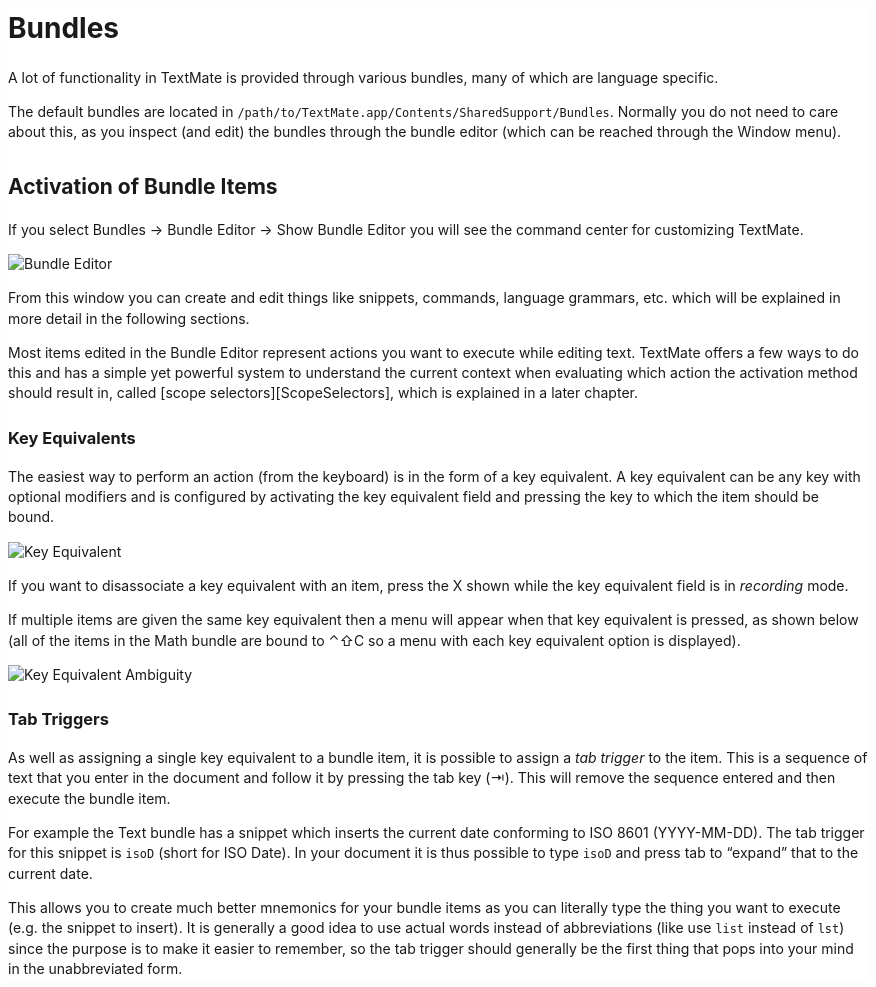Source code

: # Bundles

A lot of functionality in TextMate is provided through various bundles, many of which are language specific.

The default bundles are located in `/path/to/TextMate.app/Contents/SharedSupport/Bundles`. Normally you do not need to care about this, as you inspect (and edit) the bundles through the bundle editor (which can be reached through the Window menu).

## Activation of Bundle Items

If you select Bundles &#x2192; Bundle Editor &#x2192; Show Bundle Editor you will see the command center for customizing TextMate.

![Bundle Editor](bundle_editor.png)

From this window you can create and edit things like snippets, commands, language grammars, etc. which will be explained in more detail in the following sections.

Most items edited in the Bundle Editor represent actions you want to execute while editing text. TextMate offers a few ways to do this and has a simple yet powerful system to understand the current context when evaluating which action the activation method should result in, called [scope selectors][ScopeSelectors], which is explained in a later chapter.


### Key Equivalents

The easiest way to perform an action (from the keyboard) is in the form of a key equivalent. A key equivalent can be any key with optional modifiers and is configured by activating the key equivalent field and pressing the key to which the item should be bound.

![Key Equivalent](key_equivalent.png)

If you want to disassociate a key equivalent with an item, press the X shown while the key equivalent field is in _recording_ mode.

If multiple items are given the same key equivalent then a menu will appear when that key equivalent is pressed, as shown below (all of the items in the Math bundle are bound to &#x2303;&#x21E7;C so a menu with each key equivalent option is displayed).

![Key Equivalent Ambiguity](key_equivalent_ambiguity.png)


### Tab Triggers

As well as assigning a single key equivalent to a bundle item, it is possible to assign a _tab trigger_ to the item. This is a sequence of text that you enter in the document and follow it by pressing the tab key (&#x21E5;). This will remove the sequence entered and then execute the bundle item.

For example the Text bundle has a snippet which inserts the current date conforming to ISO 8601 (YYYY-MM-DD). The tab trigger for this snippet is `isoD` (short for ISO Date). In your document it is thus possible to type `isoD` and press tab to “expand” that to the current date.

This allows you to create much better mnemonics for your bundle items as you can literally type the thing you want to execute (e.g. the snippet to insert). It is generally a good idea to use actual words instead of abbreviations (like use `list` instead of `lst`) since the purpose is to make it easier to remember, so the tab trigger should generally be the first thing that pops into your mind in the unabbreviated form.


[XHTML]: http://www.hixie.ch/advocacy/xhtml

WORK ITEM:
Pick out each line of the records that contains the string "field" and copy those lines.

RESPONSE:
The easiest way to perform an action (from the keyboard) is in the form of a key equivalent. A key equivalent can be any key with optional modifiers and is configured by activating the key equivalent field and pressing the key to which the item should be bound.
If you want to disassociate a key equivalent with an item, press the X shown while the key equivalent field is in _recording_ mode.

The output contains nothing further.